TASK INSTRUCTIONS:
[1] Please decide whether each statement agrees with the article on Richmond hospital expansion: (a) Bon Secours will open an urgent care center at 9851 Brook Road in March. (b) HCA Virginia's earlier freestanding emergency center opened in 2012 in Hanover County. (c) Tim McManus is chief executive officer of HCA Virginia's Chippenham and Johnston-Willis hospitals. Answer yes or no for each, quoting the text's deciding words.
[2] Copy the article on Richmond hospital expansion between "HCA Virginia is" and "of patient care.", inclusive, substituting "emergency facility" for "emergency center".
[3] According to the article on Richmond hospital expansion, by when does Bon Secours plan to create its freestanding emergency department in the Short Pump area?

DOCUMENT SEGMENT:

News | 5 min read
As economy rebounds, Richmond hospitals expand
March 5, 2014
News | 5 min read
March 5, 2014
Hospital systems in the Richmond area are building, renovating and expanding — taking advantage of improving economic conditions to do some much-needed projects.
If there is a theme among the projects, it’s that health care is coming to a neighborhood nearer to you, with both the Bon Secours Virginia and HCA Virginia health systems planning midsize projects in growing suburban areas. VCU Health System is making progress on its new children’s hospital.
Bon Secours will open an urgent care center in renovated space at 9851 Brook Road near Virginia Center Commons in March. The health system also plans to create a freestanding emergency department — its second for the region — in the Short Pump area by late 2015. Additional Bon Secours Good Health Express urgent care centers also are being planned.
HCA Virginia is about two months away from completing construction on its second freestanding emergency center in the region — at 9275 Chamberlayne Road in Hanover County’s Rutland Commons development. The health system’s other emergency center opened in 2012 in the West Creek area of Goochland County.
“In the past, you would just open your doors and hope that patients would come to the hospital,” said Tim McManus, chief executive officer of HCA Virginia’s Chippenham and Johnston-Willis hospitals. “Now there’s frankly lower-cost ways of doing that,” he said, referring to providing various levels of patient care.

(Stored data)
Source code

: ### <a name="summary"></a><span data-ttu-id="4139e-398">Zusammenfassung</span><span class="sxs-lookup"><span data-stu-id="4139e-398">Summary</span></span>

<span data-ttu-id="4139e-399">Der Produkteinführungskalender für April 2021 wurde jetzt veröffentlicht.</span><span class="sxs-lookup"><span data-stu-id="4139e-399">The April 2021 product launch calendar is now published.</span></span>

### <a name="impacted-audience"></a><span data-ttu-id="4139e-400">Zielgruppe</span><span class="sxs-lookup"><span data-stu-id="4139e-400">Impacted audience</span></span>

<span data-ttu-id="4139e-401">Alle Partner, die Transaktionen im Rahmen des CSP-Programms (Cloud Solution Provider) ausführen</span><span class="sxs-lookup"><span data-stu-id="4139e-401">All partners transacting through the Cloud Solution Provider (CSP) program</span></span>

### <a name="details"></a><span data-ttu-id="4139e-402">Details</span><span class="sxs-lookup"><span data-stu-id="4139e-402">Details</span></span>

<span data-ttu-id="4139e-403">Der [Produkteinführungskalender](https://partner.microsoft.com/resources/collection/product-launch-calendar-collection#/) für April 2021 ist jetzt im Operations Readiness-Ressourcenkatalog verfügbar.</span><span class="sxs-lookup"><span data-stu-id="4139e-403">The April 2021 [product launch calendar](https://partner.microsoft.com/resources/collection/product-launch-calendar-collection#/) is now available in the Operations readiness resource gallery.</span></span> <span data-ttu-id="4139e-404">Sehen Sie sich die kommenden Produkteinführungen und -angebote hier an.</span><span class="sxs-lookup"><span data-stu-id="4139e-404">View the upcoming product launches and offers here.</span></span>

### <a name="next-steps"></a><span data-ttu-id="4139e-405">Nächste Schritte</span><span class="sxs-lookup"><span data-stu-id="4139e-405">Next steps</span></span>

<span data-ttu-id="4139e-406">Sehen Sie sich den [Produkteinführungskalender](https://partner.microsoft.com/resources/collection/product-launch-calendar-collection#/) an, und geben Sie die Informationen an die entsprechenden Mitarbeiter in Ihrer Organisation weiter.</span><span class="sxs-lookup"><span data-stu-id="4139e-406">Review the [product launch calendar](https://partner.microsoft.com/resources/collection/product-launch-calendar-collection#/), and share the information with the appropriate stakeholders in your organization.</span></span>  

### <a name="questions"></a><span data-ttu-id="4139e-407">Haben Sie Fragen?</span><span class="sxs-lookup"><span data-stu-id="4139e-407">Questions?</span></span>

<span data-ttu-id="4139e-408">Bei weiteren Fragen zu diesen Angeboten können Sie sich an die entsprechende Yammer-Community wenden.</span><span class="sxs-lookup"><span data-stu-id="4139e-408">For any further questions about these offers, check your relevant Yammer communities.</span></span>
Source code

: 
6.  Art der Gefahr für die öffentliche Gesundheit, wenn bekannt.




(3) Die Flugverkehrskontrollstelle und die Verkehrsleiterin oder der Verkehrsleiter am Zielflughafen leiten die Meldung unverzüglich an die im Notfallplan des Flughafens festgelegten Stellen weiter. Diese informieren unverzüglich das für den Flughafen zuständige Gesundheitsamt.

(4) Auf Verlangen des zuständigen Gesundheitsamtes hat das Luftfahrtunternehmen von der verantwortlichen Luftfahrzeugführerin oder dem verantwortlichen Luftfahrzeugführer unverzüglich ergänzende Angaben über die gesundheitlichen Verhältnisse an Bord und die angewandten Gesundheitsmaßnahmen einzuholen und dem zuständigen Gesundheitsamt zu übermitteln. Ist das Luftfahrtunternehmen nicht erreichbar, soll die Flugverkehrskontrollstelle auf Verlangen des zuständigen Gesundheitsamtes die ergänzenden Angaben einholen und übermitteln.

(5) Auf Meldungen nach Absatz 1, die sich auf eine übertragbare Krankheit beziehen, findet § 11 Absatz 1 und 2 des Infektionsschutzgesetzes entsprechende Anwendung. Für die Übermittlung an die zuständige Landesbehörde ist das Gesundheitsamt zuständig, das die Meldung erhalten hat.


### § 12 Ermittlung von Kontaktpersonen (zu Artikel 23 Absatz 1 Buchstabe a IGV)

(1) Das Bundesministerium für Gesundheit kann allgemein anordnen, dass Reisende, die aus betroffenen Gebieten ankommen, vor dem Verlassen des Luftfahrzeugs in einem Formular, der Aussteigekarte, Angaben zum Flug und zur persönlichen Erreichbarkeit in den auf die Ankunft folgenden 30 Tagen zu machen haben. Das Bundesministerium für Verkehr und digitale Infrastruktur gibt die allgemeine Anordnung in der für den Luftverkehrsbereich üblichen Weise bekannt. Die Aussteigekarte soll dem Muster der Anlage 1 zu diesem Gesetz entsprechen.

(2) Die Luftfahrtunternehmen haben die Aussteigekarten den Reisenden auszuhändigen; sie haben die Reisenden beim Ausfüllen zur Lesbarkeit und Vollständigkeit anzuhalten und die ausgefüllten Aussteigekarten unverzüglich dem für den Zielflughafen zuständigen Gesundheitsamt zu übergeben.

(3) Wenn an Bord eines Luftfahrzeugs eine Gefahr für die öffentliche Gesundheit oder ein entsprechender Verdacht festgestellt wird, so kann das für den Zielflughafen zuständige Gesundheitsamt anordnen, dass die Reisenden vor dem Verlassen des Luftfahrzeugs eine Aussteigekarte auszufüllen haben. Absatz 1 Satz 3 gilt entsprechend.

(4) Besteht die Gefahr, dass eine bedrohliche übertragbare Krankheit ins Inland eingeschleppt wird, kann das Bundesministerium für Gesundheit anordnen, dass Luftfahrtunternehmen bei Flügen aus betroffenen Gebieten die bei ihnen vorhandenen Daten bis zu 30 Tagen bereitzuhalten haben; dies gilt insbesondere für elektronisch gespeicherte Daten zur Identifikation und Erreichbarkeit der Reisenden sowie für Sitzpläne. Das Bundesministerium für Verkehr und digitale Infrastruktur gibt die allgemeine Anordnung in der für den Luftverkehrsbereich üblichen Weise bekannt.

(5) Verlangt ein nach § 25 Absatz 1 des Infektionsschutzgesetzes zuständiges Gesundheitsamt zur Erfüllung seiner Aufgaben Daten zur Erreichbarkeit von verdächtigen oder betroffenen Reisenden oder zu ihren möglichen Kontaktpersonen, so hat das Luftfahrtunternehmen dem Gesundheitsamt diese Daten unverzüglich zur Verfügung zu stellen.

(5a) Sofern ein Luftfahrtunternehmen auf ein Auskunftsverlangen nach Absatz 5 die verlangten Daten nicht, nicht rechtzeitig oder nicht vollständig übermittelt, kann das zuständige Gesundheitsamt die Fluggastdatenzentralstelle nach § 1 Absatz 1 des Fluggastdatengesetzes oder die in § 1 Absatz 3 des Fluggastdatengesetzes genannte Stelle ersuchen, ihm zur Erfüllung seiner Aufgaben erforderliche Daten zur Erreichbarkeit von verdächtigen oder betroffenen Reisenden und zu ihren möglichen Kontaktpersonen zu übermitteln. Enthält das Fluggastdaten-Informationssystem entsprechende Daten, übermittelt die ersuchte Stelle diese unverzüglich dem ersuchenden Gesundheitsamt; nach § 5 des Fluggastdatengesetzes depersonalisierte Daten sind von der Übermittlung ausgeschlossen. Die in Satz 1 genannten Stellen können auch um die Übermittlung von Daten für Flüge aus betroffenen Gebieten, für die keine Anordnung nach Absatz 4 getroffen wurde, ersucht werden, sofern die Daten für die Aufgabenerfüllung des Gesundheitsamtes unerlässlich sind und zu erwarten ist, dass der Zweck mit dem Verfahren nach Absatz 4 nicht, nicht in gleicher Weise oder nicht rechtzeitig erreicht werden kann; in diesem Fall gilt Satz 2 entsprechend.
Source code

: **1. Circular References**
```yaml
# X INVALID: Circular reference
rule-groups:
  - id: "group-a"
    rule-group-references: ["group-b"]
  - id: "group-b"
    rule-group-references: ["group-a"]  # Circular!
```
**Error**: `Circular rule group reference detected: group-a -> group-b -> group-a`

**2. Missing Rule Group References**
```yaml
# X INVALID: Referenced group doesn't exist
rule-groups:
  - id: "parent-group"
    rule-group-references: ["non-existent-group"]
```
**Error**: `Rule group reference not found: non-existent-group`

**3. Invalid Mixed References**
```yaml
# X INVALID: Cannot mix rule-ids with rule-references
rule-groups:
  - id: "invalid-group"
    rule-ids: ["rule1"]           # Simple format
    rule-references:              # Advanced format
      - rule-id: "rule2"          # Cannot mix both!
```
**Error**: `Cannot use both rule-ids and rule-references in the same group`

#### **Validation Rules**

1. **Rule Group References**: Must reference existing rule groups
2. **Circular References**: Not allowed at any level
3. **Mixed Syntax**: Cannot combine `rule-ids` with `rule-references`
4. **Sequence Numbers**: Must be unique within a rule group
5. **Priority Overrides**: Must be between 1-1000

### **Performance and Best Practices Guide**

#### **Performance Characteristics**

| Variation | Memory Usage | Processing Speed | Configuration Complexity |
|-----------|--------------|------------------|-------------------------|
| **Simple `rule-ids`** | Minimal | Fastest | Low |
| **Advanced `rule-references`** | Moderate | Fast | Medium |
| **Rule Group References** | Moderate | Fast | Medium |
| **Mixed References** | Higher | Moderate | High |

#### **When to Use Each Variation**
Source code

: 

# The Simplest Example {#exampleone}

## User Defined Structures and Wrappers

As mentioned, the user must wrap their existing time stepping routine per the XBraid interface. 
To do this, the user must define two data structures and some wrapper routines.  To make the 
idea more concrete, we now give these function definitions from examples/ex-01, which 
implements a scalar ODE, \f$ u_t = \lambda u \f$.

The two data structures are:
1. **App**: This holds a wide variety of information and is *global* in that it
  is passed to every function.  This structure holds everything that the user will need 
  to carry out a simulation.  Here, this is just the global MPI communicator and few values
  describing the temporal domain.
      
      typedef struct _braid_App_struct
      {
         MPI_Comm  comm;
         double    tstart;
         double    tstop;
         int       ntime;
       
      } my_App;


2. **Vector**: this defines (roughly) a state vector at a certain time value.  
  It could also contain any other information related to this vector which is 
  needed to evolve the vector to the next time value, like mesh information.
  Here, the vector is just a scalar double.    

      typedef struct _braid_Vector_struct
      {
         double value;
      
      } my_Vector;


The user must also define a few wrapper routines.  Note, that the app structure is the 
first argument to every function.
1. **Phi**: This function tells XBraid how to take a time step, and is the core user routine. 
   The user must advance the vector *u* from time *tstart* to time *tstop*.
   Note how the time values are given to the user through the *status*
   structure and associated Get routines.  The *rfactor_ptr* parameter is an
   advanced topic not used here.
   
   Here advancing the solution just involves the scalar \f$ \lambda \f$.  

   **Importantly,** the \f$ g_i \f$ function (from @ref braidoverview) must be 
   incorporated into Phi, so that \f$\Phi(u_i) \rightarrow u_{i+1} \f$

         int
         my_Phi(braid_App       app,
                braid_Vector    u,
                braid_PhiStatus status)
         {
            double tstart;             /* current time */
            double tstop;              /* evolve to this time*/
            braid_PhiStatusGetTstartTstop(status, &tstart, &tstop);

ANSWERS GIVEN:
[1]
(a) Yes: "Bon Secours will open an urgent care center in renovated space at 9851 Brook Road near Virginia Center Commons in March."
(b) No: "The health system’s other emergency center opened in 2012 in the West Creek area of Goochland County."
(c) Yes: "said Tim McManus, chief executive officer of HCA Virginia’s Chippenham and Johnston-Willis hospitals"

[2]
HCA Virginia is about two months away from completing construction on its second freestanding emergency facility in the region — at 9275 Chamberlayne Road in Hanover County’s Rutland Commons development. The health system’s other emergency facility opened in 2012 in the West Creek area of Goochland County.
“In the past, you would just open your doors and hope that patients would come to the hospital,” said Tim McManus, chief executive officer of HCA Virginia’s Chippenham and Johnston-Willis hospitals. “Now there’s frankly lower-cost ways of doing that,” he said, referring to providing various levels of patient care.

[3] By late 2015.